Self- service analytics tools allows the user to quickly explore and filter data visually and search through large amounts of process data (easily up to multiple years of historical data).
The advanced analytics capabilities can also help determine root cause analysis (RCA), test hypothesis (discovery analytics) and quickly find similar behavioural occurrences.
Through diagnostic analysis, the process engineer can understand the effects of process changes (comparing before vs. after) and find potential influence factors for specific issues. With this information monitors can be created to safeguard best operating zones and maintenance can be predicted.
Practical Use Cases with Self-service Predictive Analytics
One example where asset performance directly relates to process behaviour is the fouling of heat exchangers. In a reactor with subsequent heating and cooling phases, the controlled cooling phase is the most time- consuming, and it’s almost impossible to monitor fouling when the reactor is used for different product grades and different recipes are required for each grade.
Fouling of heat exchangers increases the cooling time, but scheduling maintenance too early leads to unwarranted downtime and scheduling too late leads to degraded performance, increased energy consumption and potential risks.
In the instance of the production of a polymer, a monitor was set up to look at cooling the times of their most highly produced products. If the duration of the cooling phase starts to increase, a warning is sent to the engineers who can then schedule timely maintenance.
The gained benefits are extended asset availability, operational and maintenance cost reduction, and reduction of safety risk. The overall impact in this instance was a 1%+ overall revenue increase of the entire production line.

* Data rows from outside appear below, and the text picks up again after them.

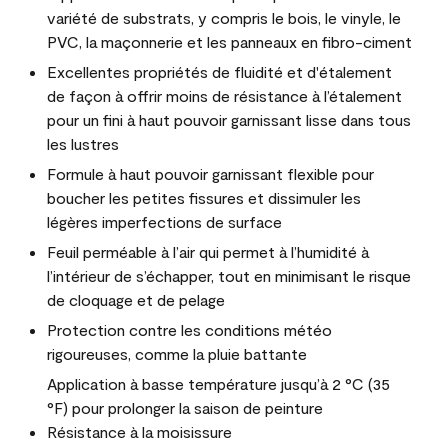
variété de substrats, y compris le bois, le vinyle, le
PVC, la maçonnerie et les panneaux en fibro-ciment
Excellentes propriétés de fluidité et d'étalement
de façon à offrir moins de résistance à l’étalement
pour un fini à haut pouvoir garnissant lisse dans tous
les lustres
Formule à haut pouvoir garnissant flexible pour
boucher les petites fissures et dissimuler les
légères imperfections de surface
Feuil perméable à l’air qui permet à l’humidité à
l’intérieur de s’échapper, tout en minimisant le risque
de cloquage et de pelage
Protection contre les conditions météo
rigoureuses, comme la pluie battante
Application à basse température jusqu’à 2 °C (35
°F) pour prolonger la saison de peinture
Résistance à la moisissure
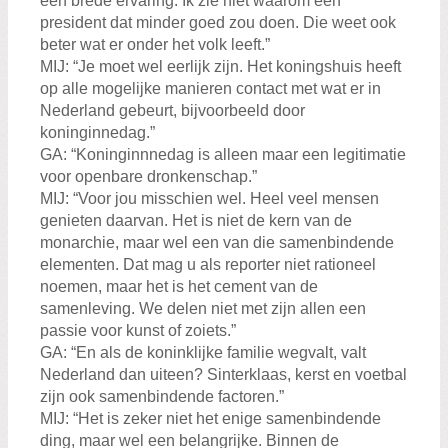
een brede ervaring. Ik zie niet waarom een
president dat minder goed zou doen. Die weet ook
beter wat er onder het volk leeft.”
MIJ: “Je moet wel eerlijk zijn. Het koningshuis heeft
op alle mogelijke manieren contact met wat er in
Nederland gebeurt, bijvoorbeeld door
koninginnedag.”
GA: “Koninginnnedag is alleen maar een legitimatie
voor openbare dronkenschap.”
MIJ: “Voor jou misschien wel. Heel veel mensen
genieten daarvan. Het is niet de kern van de
monarchie, maar wel een van die samenbindende
elementen. Dat mag u als reporter niet rationeel
noemen, maar het is het cement van de
samenleving. We delen niet met zijn allen een
passie voor kunst of zoiets.”
GA: “En als de koninklijke familie wegvalt, valt
Nederland dan uiteen? Sinterklaas, kerst en voetbal
zijn ook samenbindende factoren.”
MIJ: “Het is zeker niet het enige samenbindende
ding, maar wel een belangrijke. Binnen de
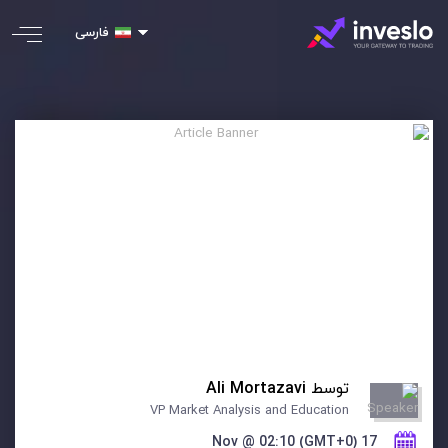
فارسی
توسط
Ali Mortazavi
VP Market Analysis and Education
17 Nov @ 02:10 (GMT+0)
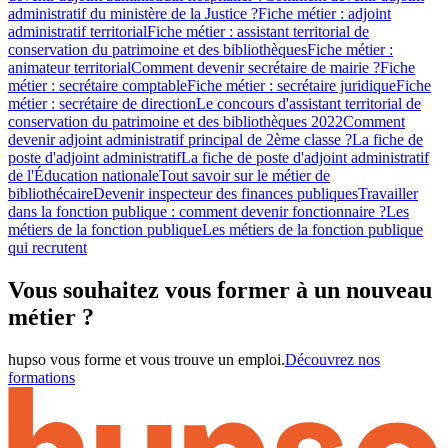
administratif du ministère de la Justice ?
Fiche métier : adjoint
administratif territorial
Fiche métier : assistant territorial de
conservation du patrimoine et des bibliothèques
Fiche métier :
animateur territorial
Comment devenir secrétaire de mairie ?
Fiche
métier : secrétaire comptable
Fiche métier : secrétaire juridique
Fiche
métier : secrétaire de direction
Le concours d'assistant territorial de
conservation du patrimoine et des bibliothèques 2022
Comment
devenir adjoint administratif principal de 2ème classe ?
La fiche de
poste d'adjoint administratif
La fiche de poste d'adjoint administratif
de l'Éducation nationale
Tout savoir sur le métier de
bibliothécaire
Devenir inspecteur des finances publiques
Travailler
dans la fonction publique : comment devenir fonctionnaire ?
Les
métiers de la fonction publique
Les métiers de la fonction publique
qui recrutent
Vous souhaitez vous former à un nouveau
métier ?
hupso vous forme et vous trouve un emploi.
Découvrez nos
formations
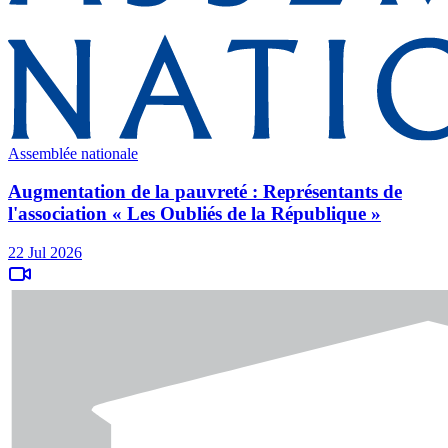
Assemblée nationale
Augmentation de la pauvreté : Représentants de
l'association « Les Oubliés de la République »
22 Jul 2026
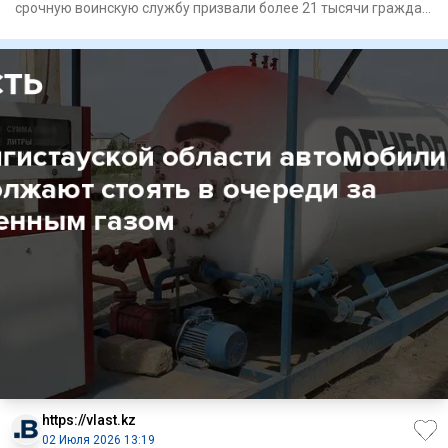
срочную воинскую службу призвали более 21 тысячи граждан
в воз
https://vlast.kz
02 Июля 2026 13:19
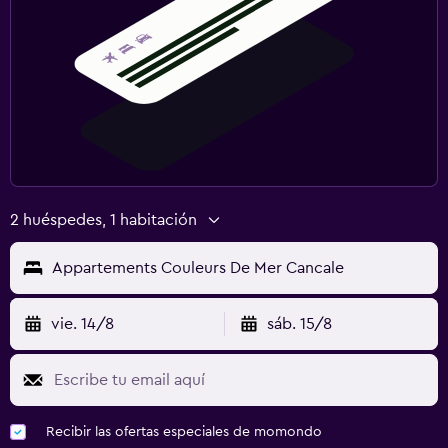
2 huéspedes, 1 habitación
Appartements Couleurs De Mer Cancale
vie. 14/8
sáb. 15/8
Recibir las ofertas especiales de momondo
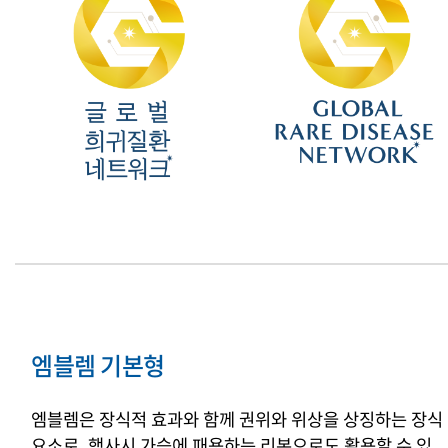
엠블렘 기본형
엠블렘은 장식적 효과와 함께 권위와 위상을 상징하는 장식
요소로, 행사시 가슴에 패용하는 리본으로도 활용할 수 있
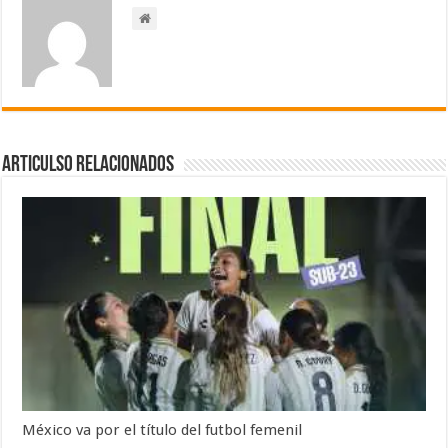
Articulso Relacionados
México va por el título del futbol femenil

Within a water distribution network, only 5% of all pumping stations were responsible for over 50% of the total maintenance costs. With self-service analytics, using scatter plots and statistical fingerprints, the pumps could be monitored within their best operating zones.
Alarms were added and users are now notified when equipment is expected to fail, allowing them time to take proactive action. This has improved performance reliability and lowered overall operational costs.
One last use case is within a petroleum refinery where hydrogen fluoride is used as catalyst in the alkylation unit. It is regenerated in a stripper that is drained to a drum multiple times a day based on the level in the column.
After a few days, four thermocouples at different heights in the drum indicate when the drum is full and must be drained. With self-service discovery and diagnostic analytics, it was shown that the time until the drum is full (indirectly) depends on the acid flow to the stripper column.
Using self-service predictive analytics, it can now be determined when the drum will require maintenance. This provides plenty of advance time to schedule the drainage work and lower related the maintenance costs.
Traditional predictive maintenance is often time-consuming and isolated from the subject matter experts and consequently only used on the most critical assets.
But with this new approach, the day-to-day process experts can be empowered to utilise their knowledge with use of the information hidden in the data historian, and with this they can drive their own predictive maintenance strategies for all equipment within the production line.
Through the use of self-service analytics, every asset can be assessed for performance and predictive maintenance. This method is your crystal ball and the information it provides can result in a reduction of maintenance-related labour costs, reduction in unexpected failures or shutdowns, reduction in repair and overhaul time, and an increase in uptime. And if you look into the future, you just might see a reduction in cost and increase in yield.